HISTOIRE DE LA POUPÉE.

Ta poupée, ma chère Mimi, a été faite à Lyon. Elle a été commandée exprès; elle a coûté beaucoup d'argent. Zozo avait une garde-robe complète, un lit comme une grande demoiselle, une commode pour serrer ses affaires: c'étoit pour une petite fille un présent considérable; car indépendamment de toutes ces choses, Zozo avoit des boucles d'oreilles de perles fines, un collier pareil, une robe superbe, et le reste de sa toilette de même; parce que la grande dame qui l'avoit fait faire désiroit que toute cette parure servît à la petite demoiselle à laquelle elle la destinoit; c'est pourquoi Zozo est aussi grande que toi.
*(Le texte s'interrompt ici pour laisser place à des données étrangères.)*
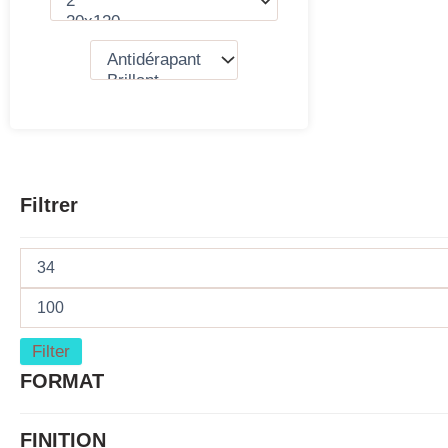
Filtrer
Filter
FORMAT
FINITION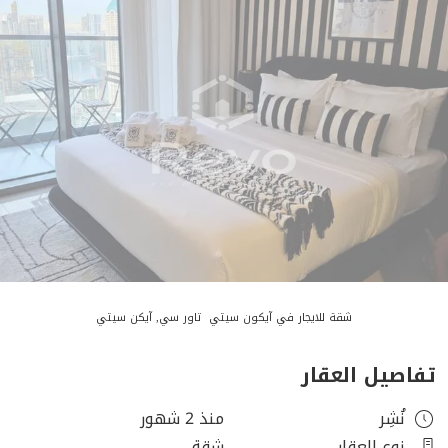
شقة للايجار في آيكون سيتي تاور سي, آيكن سيتي
تفاصيل العقار
نُشِر
منذ 2 شهور
نوع العقار
شقة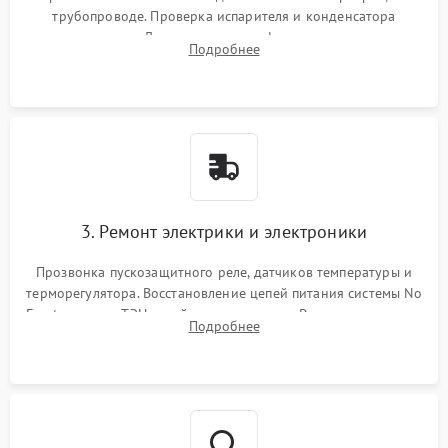
трубопроводе. Проверка испарителя и конденсатора
течеискателем. Демонтаж старого фильтра-осушителя и
Подробнее
продувка капиллярной трубки для устранения засоров.
3. Ремонт электрики и электроники
Прозвонка пускозащитного реле, датчиков температуры и
терморегулятора. Восстановление цепей питания системы No
Frost, включая ТЭН оттайки и вентилятор. Ремонт или замена
Подробнее
платы управления при сбоях алгоритмов.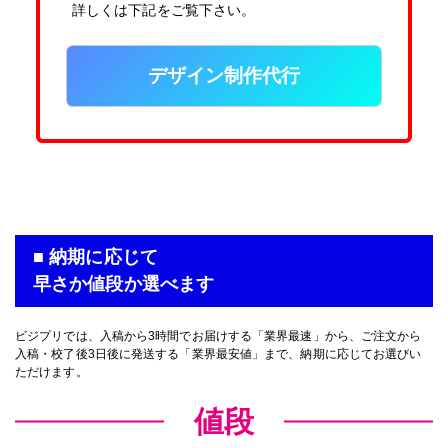
詳しくは下記をご覧下さい。
デザイン制作代行
■ 納期に応じて
早さか値段か選べます
ビジプリでは、入稿から3時間でお届けする「業界最速」から、ご注文から
入稿・校了後3日後に発送する「業界最安値」まで、納期に応じてお選びい
ただけます。
値段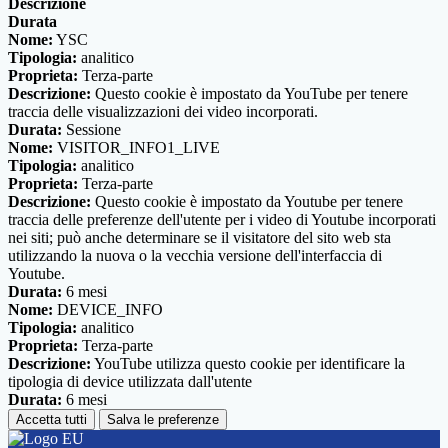
Descrizione
Durata
Nome:
YSC
Tipologia:
analitico
Proprieta:
Terza-parte
Descrizione:
Questo cookie è impostato da YouTube per tenere
traccia delle visualizzazioni dei video incorporati.
Durata:
Sessione
Nome:
VISITOR_INFO1_LIVE
Tipologia:
analitico
Proprieta:
Terza-parte
Descrizione:
Questo cookie è impostato da Youtube per tenere
traccia delle preferenze dell'utente per i video di Youtube incorporati
nei siti; può anche determinare se il visitatore del sito web sta
utilizzando la nuova o la vecchia versione dell'interfaccia di
Youtube.
Durata:
6 mesi
Nome:
DEVICE_INFO
Tipologia:
analitico
Proprieta:
Terza-parte
Descrizione:
YouTube utilizza questo cookie per identificare la
tipologia di device utilizzata dall'utente
Durata:
6 mesi
Accetta tutti
Salva le preferenze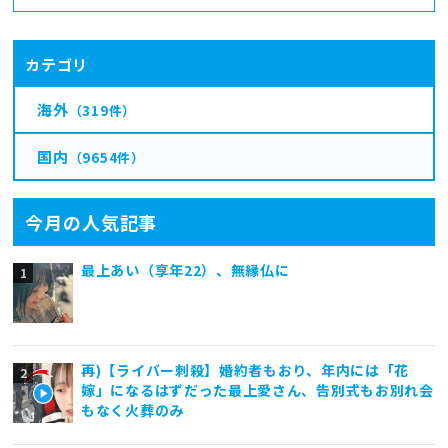
カテゴリ
海外
（319件）
国内
（9654件）
今月の人気記事
最上あい（享年22）、無縁仏に
再)【ライバー刺殺】婚約者もおり、年内には「花
嫁」になるはずだった最上愛さん、告別式もお別れ会
もなく火葬のみ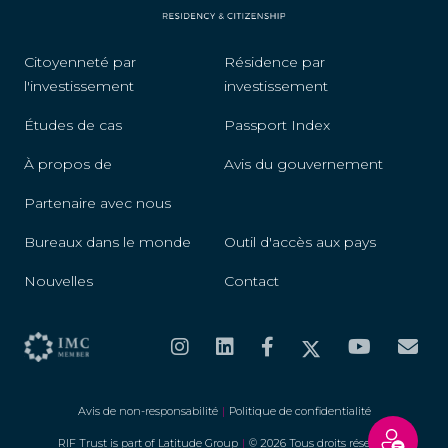
Citoyenneté par
Résidence par
l'investissement
investissement
Études de cas
Passport Index
À propos de
Avis du gouvernement
Partenaire avec nous
Bureaux dans le monde
Outil d'accès aux pays
Nouvelles
Contact
Avis de non-responsabilité
|
Politique de confidentialité
RIF Trust is part of Latitude Group
|
© 2026 Tous droits réservés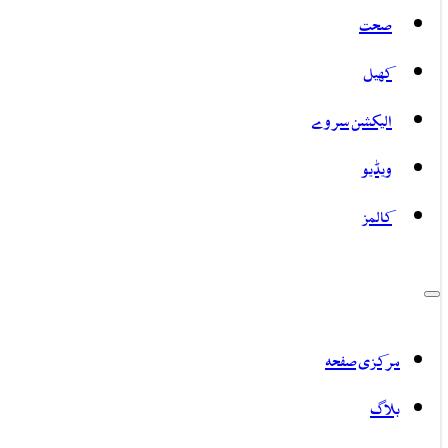
صحت
کھیل
الیکشن سروے
ویڈیو
کالمز
مرکزی صفحہ
بلاگ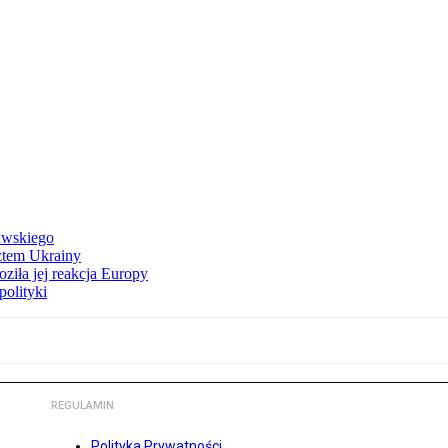
awskiego
ztem Ukrainy
ziła jej reakcja Europy
polityki
REGULAMIN
Polityka Prywatności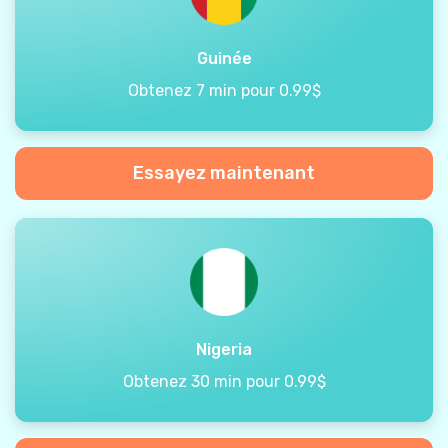
Guinée
Obtenez 7 min pour 0.99$
Essayez maintenant
Nigeria
Obtenez 30 min pour 0.99$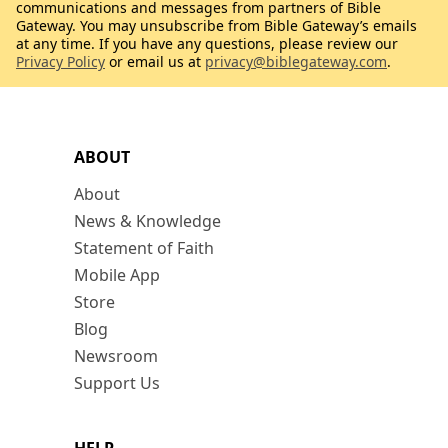
communications and messages from partners of Bible
Gateway. You may unsubscribe from Bible Gateway’s emails
at any time. If you have any questions, please review our
Privacy Policy
or email us at
privacy@biblegateway.com
.
ABOUT
About
News & Knowledge
Statement of Faith
Mobile App
Store
Blog
Newsroom
Support Us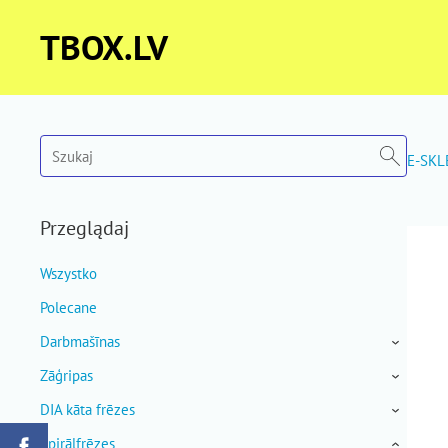
TBOX.LV
E-SKL
Przeglądaj
Wszystko
Polecane
Darbmašīnas
›
Zāģripas
›
DIA kāta frēzes
›
Spirālfrēzes
›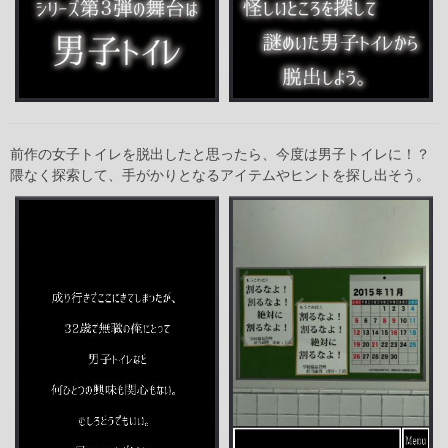
前作の女子トイレを脱出したと思ったら、今度は男子トイレに！？
隈なく探索して、手がかりとなるアイテムやヒントを探し出そう。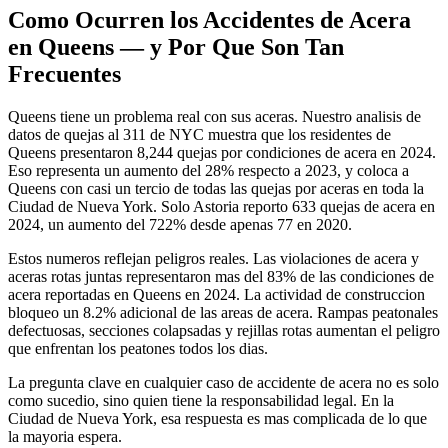
Como Ocurren los Accidentes de Acera
en Queens — y Por Que Son Tan
Frecuentes
Queens tiene un problema real con sus aceras. Nuestro analisis de
datos de quejas al 311 de NYC muestra que los residentes de
Queens presentaron 8,244 quejas por condiciones de acera en 2024.
Eso representa un aumento del 28% respecto a 2023, y coloca a
Queens con casi un tercio de todas las quejas por aceras en toda la
Ciudad de Nueva York. Solo Astoria reporto 633 quejas de acera en
2024, un aumento del 722% desde apenas 77 en 2020.
Estos numeros reflejan peligros reales. Las violaciones de acera y
aceras rotas juntas representaron mas del 83% de las condiciones de
acera reportadas en Queens en 2024. La actividad de construccion
bloqueo un 8.2% adicional de las areas de acera. Rampas peatonales
defectuosas, secciones colapsadas y rejillas rotas aumentan el peligro
que enfrentan los peatones todos los dias.
La pregunta clave en cualquier caso de accidente de acera no es solo
como sucedio, sino quien tiene la responsabilidad legal. En la
Ciudad de Nueva York, esa respuesta es mas complicada de lo que
la mayoria espera.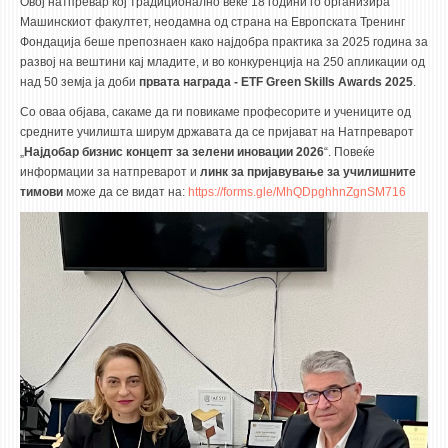
Овој натпревар кој традиционално веќе 18 години го организира
STUDENT ISSUES
Машинскиот факултет, неодамна од страна на Европската Тренинг
Фондација беше препознаен како најдобра практика за 2025 година за
LIBRARY
развој на вештини кај младите, и во конкуренција на 250 апликации од
DA VINCI MAGAZINE
над 50 земја ја доби
првата награда - ETF Green Skills Awards 2025
.
Со оваа објава, сакаме да ги повикаме професорите и учениците од
CONTACT
средните училишта ширум државата да се пријават на Натпреварот
„
Најдобар бизнис концепт за зелени иновации 2026
“. Повеќе
NOTIFICATIONS
информации за натпреварот и
линк за пријавување за училишните
тимови
може да се видат на:
https://forms.gle/MhQDpghhnZgnSM716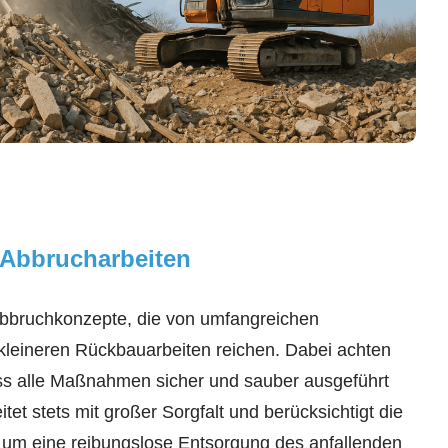
Abbrucharbeiten
e Abbruchkonzepte, die von umfangreichen
 kleineren Rückbauarbeiten reichen. Dabei achten
ss alle Maßnahmen sicher und sauber ausgeführt
et stets mit großer Sorgfalt und berücksichtigt die
 um eine reibungslose Entsorgung des anfallenden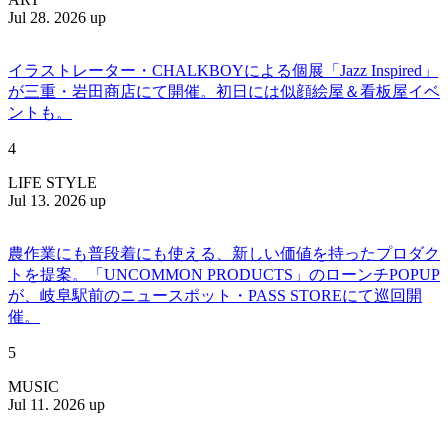
Jul 28. 2026 up
イラストレーター・CHALKBOYによる個展「Jazz Inspired」
が三重・岩田商店にて開催。初日には似顔絵屋＆看板屋イベ
ントも。
4
LIFE STYLE
Jul 13. 2026 up
農作業にも普段着にも使える、新しい価値を持ったプロダク
トを提案。「UNCOMMON PRODUCTS」のローンチPOPUP
が、岐阜駅前のニュースポット・PASS STOREにて巡回開
催。
5
MUSIC
Jul 11. 2026 up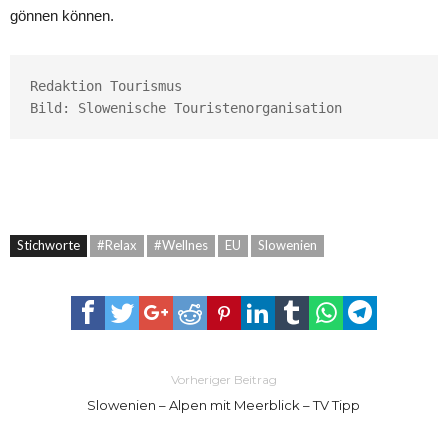
gönnen können.
Redaktion Tourismus

Bild: Slowenische Touristenorganisation
Stichworte
#Relax
#Wellnes
EU
Slowenien
Vorheriger Beitrag
Slowenien – Alpen mit Meerblick – TV Tipp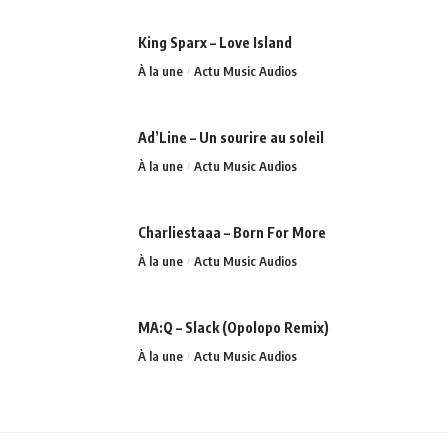
King Sparx – Love Island
À la une
Actu Music Audios
Ad’Line – Un sourire au soleil
À la une
Actu Music Audios
Charliestaaa – Born For More
À la une
Actu Music Audios
MA:Q – Slack (Opolopo Remix)
À la une
Actu Music Audios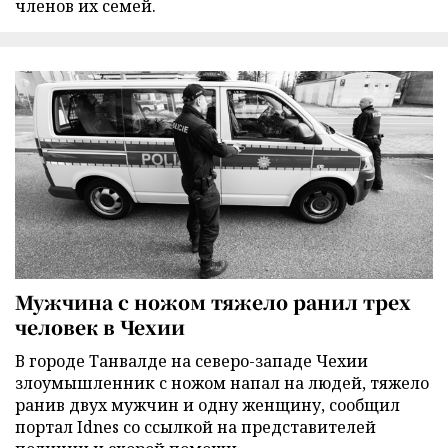
членов их семей.
Мужчина с ножом тяжело ранил трех
человек в Чехии
В городе Танвалде на северо-западе Чехии
злоумышленник с ножом напал на людей, тяжело
ранив двух мужчин и одну женщину, сообщил
портал Idnes со ссылкой на представителей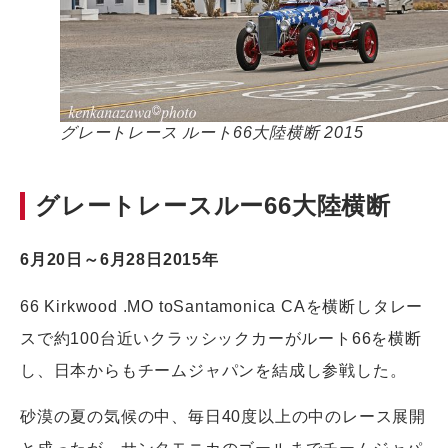
グレートレース ルート66大陸横断 2015
グレートレースルー66大陸横断
6月20日～6月28日2015年
66 Kirkwood .MO toSantamonica CAを横断しタレー
スで約100台近いクラッシックカーがルート66を横断
し、日本からもチームジャパンを結成し参戦した。
砂漠の夏の気候の中、毎日40度以上の中のレース展開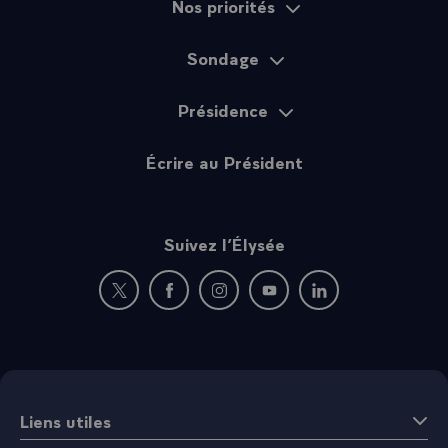
Nos priorités
Sondage
Présidence
Écrire au Président
Suivez l’Élysée
Nouvelle fenêtre : rejoignez-nous sur Twitter
Nouvelle fenêtre : rejoignez-nous sur Fac
Nouvelle fenêtre : rejoignez-nous 
Nouvelle fenêtre : rejoigne
Nouvelle fenêtre : 
Liens utiles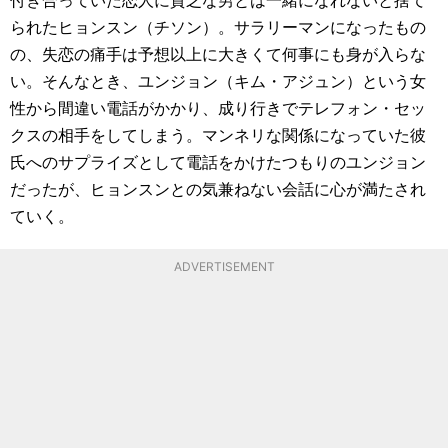
られたヒョンスン（チソン）。サラリーマンになったもの
の、失恋の痛手は予想以上に大きくて何事にも身が入らな
い。そんなとき、ユンジョン（キム・アジュン）という女
性から間違い電話がかかり、成り行きでテレフォン・セッ
クスの相手をしてしまう。マンネリな関係になっていた彼
氏へのサプライズとして電話をかけたつもりのユンジョン
だったが、ヒョンスンとの気兼ねない会話に心が満たされ
ていく。
ADVERTISEMENT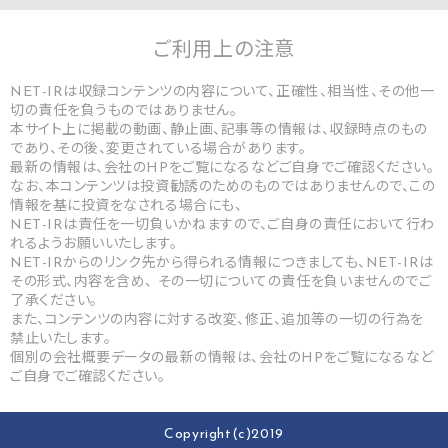
ご利用上の
注意
NET-IRは収録コンテンツの内容について、正確性、相当性、その他一
切の責任を負うものではありません。
本サイト上に掲載の動画、静止画、記事等の情報は、収録時点のもの
であり、その後、変更されている場合があります。
最新の情報は、会社のHPをご覧になるなどご自身でご確認ください。
なお、本コンテンツは投資勧誘のためのものではありませんので、この
情報を基に投資をなされる場合にも、
NET-IRは責任を一切負いかねますので、ご自身の責任において行わ
れるようお願いいたします。
NET-IRからのリンク先から得られる情報につきましても、NET-IRは
その形式、内容を含め、 その一切についての責任を負いませんのでご
了承ください。
また、コンテンツの内容に対する改変、修正、追加等の一切の行為を
禁止いたします。
個別の会社概要データの最新の情報は、会社のHPをご覧になるなど
ご自身でご確認ください。
Copyright(c)2019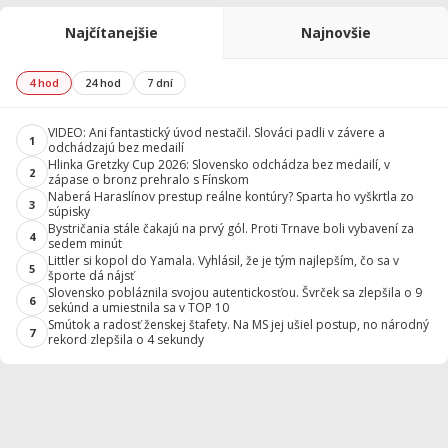
Najčítanejšie
Najnovšie
4 hod
24 hod
7 dní
VIDEO: Ani fantastický úvod nestačil. Slováci padli v závere a
1
odchádzajú bez medailí
Hlinka Gretzky Cup 2026: Slovensko odchádza bez medailí, v
2
zápase o bronz prehralo s Fínskom
Naberá Haraslínov prestup reálne kontúry? Sparta ho vyškrtla zo
3
súpisky
Bystričania stále čakajú na prvý gól. Proti Trnave boli vybavení za
4
sedem minút
Littler si kopol do Yamala. Vyhlásil, že je tým najlepším, čo sa v
5
športe dá nájsť
Slovensko pobláznila svojou autentickosťou. Švrček sa zlepšila o 9
6
sekúnd a umiestnila sa v TOP 10
Smútok a radosť ženskej štafety. Na MS jej ušiel postup, no národný
7
rekord zlepšila o 4 sekundy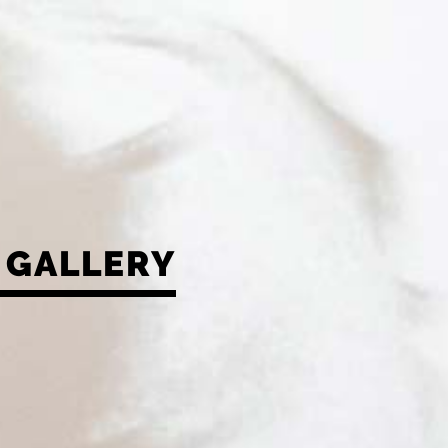
GALLERY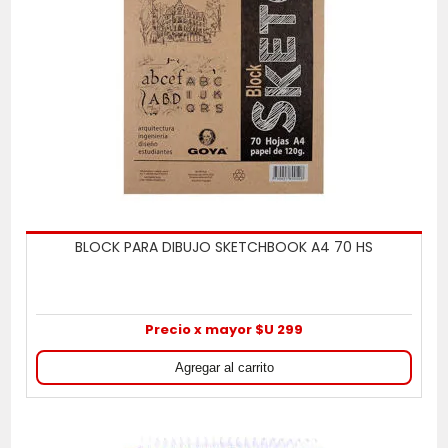
BLOCK PARA DIBUJO SKETCHBOOK A4 70 HS
Precio x mayor $U 299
Tout le temps que cette élégante poupée fut chez la marchande, on venoit la voir des quatre coins de la ville; car jamais personne ne s'étoit avisé de mettre tant d'argent pour un simple joujou; mais la dame qui vouloit faire ce présent avoit l'intention de récompenser le mérite d'une petite fille qui fut un modèle de piété filiale. C'est de cette enfant dont tu vas entendre l'histoire.

Eugénie, première maîtresse de Zozo.

Il y avoit dans les prisons de cette ville, un Monsieur d'un grand mérite, persécuté injustement. Sa famille l'alloit voir; mais, dans la crainte de paroître suspecte, elle n'osoit pas se rendre à la prison aussi souvent qu'elle l'auroit voulu. Une petite fille de cinq ans prit sur elle de donner à son malheureux père les consolations qui étoient en son pouvoir, jusqu'au moment qui devoit décider de son sort.

Elle alloit chaque jour, matin et soir, visiter son père. Leste, caressante, pleine de saillies, et de la plus jolie figure du monde, cette charmante petite ne manquoit jamais à ce devoir. C'est vainement que les guichetiers lui résistoient; elle parvenoit à les fléchir par ses instantes prières. Quand elle étoit refusée net, elle attendoit patiemment un moment favorable, et parvenoit à entrer en se glissant sous les bras de ceux qui se présentoient. Alors courant à toutes jambes, tout essoufflée, elle alloit trouver son père qu'elle caressoit, qu'elle embrassoit mille fois, avec lequel elle rioit et pleuroit tour à tour.

Cette aimable enfant sembloit avoir conçu toute la profondeur de l'infortune qui accabloit son père, et la nécessité de le soustraire à ses chagrins; elle lui racontoit tout ce qu'elle avoit pu recueillir de plus intéressant, et les petites anecdotes de sa famille, qui pouvoient l'arracher à sa douleur. Cette aimable petite étoit devenue un objet d'attente et de distraction pour tous les prisonniers. En sortant, elle se chargeoit de faire leurs petites commissions, et les laissoit dans l'admiration d'une tendresse filiale, qui, pour être précoce, n'en réunissoit pas moins tous les caractères qui rendent cette vertu aussi intéressante qu'honorable.

Madame la princesse de ***, qui s'intéressoit au prisonnier, eut assez de pouvoir pour lui faire rendre justice. Elle accabla la chère petite des plus tendres caresses, et lui envoya la belle et riche poupée qu'elle avoit fait faire à son intention, afin de récompenser son attachement pour son père; mais l'aimable enfant l'eut à peine reçue, que de nouvelles persécutions forcèrent son père et sa mère d'abandonner leur pays. La petite fille laissa sa belle poupée à une de ses parentes, dont je vais te parler à présent. Mais comment trouves-tu la première maîtresse de Zozo?—Oh! maman, une petite fille bien gentille! Je voudrais bien lui ressembler! elle aimoit bien son papa! Moi, j'aime bien aussi le mien; mais je n'aurois pas autant d'esprit qu'elle!—Tu en aurois de même, Mimi, si tu nous aimois tendrement, et que nous fussions en danger.—Oh! maman, si je vous aime! en pouvez-vous douter?—Non, ma bonne amie, je n'en doute pas: ma petite fille, que je chéris, pour laquelle je sacrifie tout, ne peut pas être une ingrate! Voyons en quelles mains Zozo est tombée.

Coralie, deuxième maîtresse de Zozo.

Coralie avoit sept ans; elle étoit fille d'un riche seigneur; elle unissoit les dons de l'esprit et du coeur, à une figure charmante. Un coeur excellent, une grande sensibilité, une grande douceur de caractère, la faisoient particulièrement remarquer. Extrêmement caressante, on ne pouvoit se défendre de l'aimer; mais son plus bel éloge, c'est d'avoir porté si loin son amour pour sa mère, qu'il l'a conduite au tombeau.